4 juin 2018 / Delphine Piazza-Morel et Baptiste Nettier (The Conversation)

3.000 alpages existent dans le massif alpin, de plus en plus confrontés à un changement climatique plus sensible qu’ailleurs. Il modifie la pousse de la végétation et complique le travail des bergers.

Delphine Piazza-Morel et Baptise Nettier sont chercheurs à l’Irstea.

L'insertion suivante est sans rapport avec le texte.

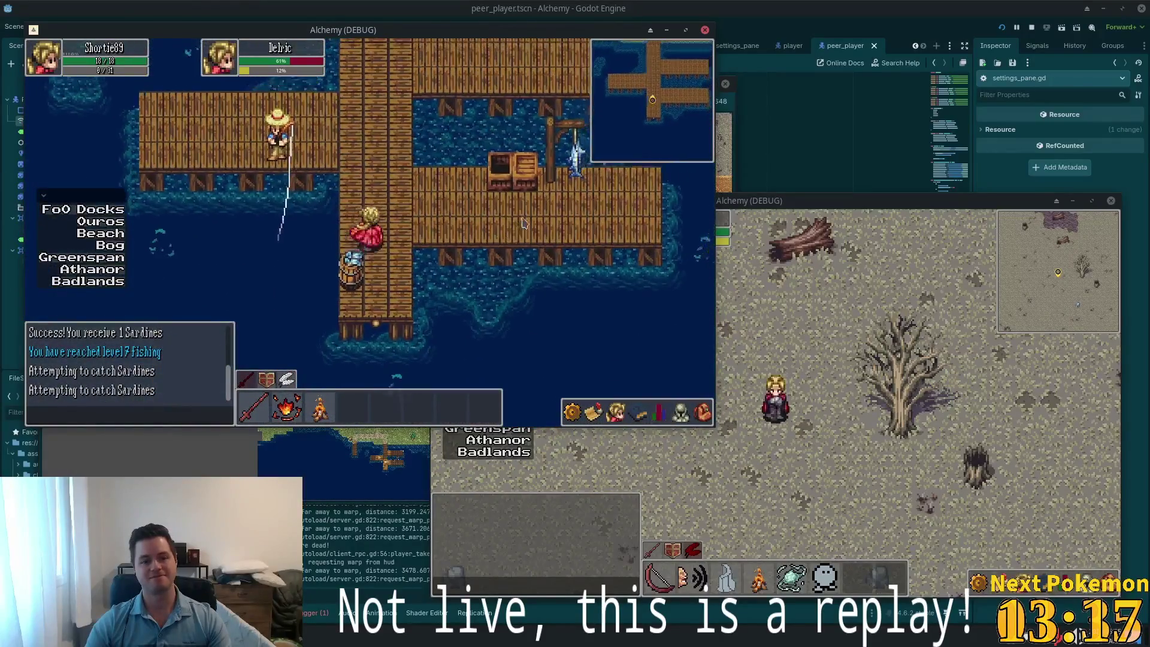
Walk back off the dock along the shore and north through the fence gap into Ouros
key("Up")
key("Up")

Pour les éleveurs et les bergers de montagne, le changement climatique est déjà une réalité perceptible. La prise de conscience, assez brutale, de ce phénomène date d’une série d’années très sèches débutée en 2003. Aux prises directes avec les conséquences du réchauffement, ils doivent désormais trouver des solutions pour s’y adapter.

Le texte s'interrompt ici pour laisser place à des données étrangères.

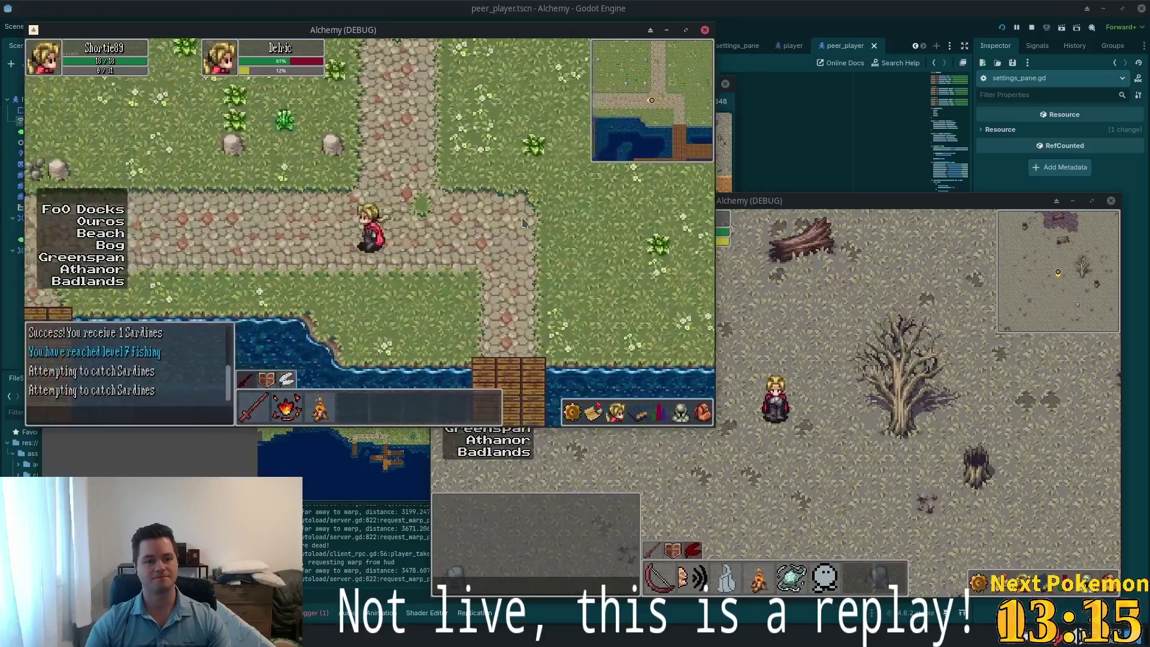
key("Left")
key("Right")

Dans le massif des Alpes, depuis 1900, la température a ainsi augmenté de 2 °C, provoquant des effets en cascade et impactant directement les activités humaines, et tout particulièrement les activités agricoles.

La diminution des chutes de neige en est la principale conséquence. Le niveau des précipitations a changé en proportion : il y a de plus en plus de précipitations liquides et de moins en moins de précipitations solides, du fait des températures plus élevées.

Par exemple, au Col de Porte en Chartreuse, la durée moyenne de l’enneigement s’est réduite de plus d’un mois en moyenne montagne depuis les années 1970 et la hauteur moyenne de neige a diminué d’environ 40 cm dans les Alpes du Nord.

Une augmentation du déficit hydrique dans les sols est également mise en évidence. Là encore, ce n’est pas dû à une baisse des précipitations mais à une augmentation des températures, causant une hausse de l’évaporation de l’eau du sol et de la transpiration d’eau par les plantes.

À Embrun, le déficit hydrique calculé sur la période de végétation (avril à septembre) a ainsi augmenté de près de 50 % entre les années 1970 et aujourd’hui.

Les ressources fourragères impactées

En montagne, l’activité agricole dominante concerne l’élevage d’herbivores (bovins, ovins, caprins principalement). L’alimentation des animaux s’appuie sur la récolte de fourrages pour la nourriture hivernale des troupeaux (de 2 à 6 mois selon les régions), et sur le pâturage d’une diversité de milieux le reste de l’année, depuis des prairies jusqu’aux milieux embroussaillés.

L’été, les alpages assurent l’essentiel de l’alimentation des troupeaux pour les exploitations de montagne, mais aussi pour les exploitations transhumantes des plaines alentour. Ce sont des espaces d’altitude dont la ressource fourragère est exclusivement estivale.

À l’échelle du massif alpin, on recense plus de 3.000 alpages, qui permettent de nourrir, pendant 3 à 4 mois, la moitié des bovins et les trois quarts des ovins recensés dans le massif et son bassin de transhumance (correspondant à l’ensemble de la région PACA).

Pour l’élevage, l’impact du changement climatique se fait donc d’abord ressentir sur les ressources fourragères. L’impact le plus important et le plus redouté est celui des sécheresses, qui vont directement affecter la quantité de ressource produite. Mais le réchauffement climatique a aussi des conséquences sur la phénologie des plantes, c’est-à-dire la vitesse à laquelle elles vont grandir, fleurir puis mûrir.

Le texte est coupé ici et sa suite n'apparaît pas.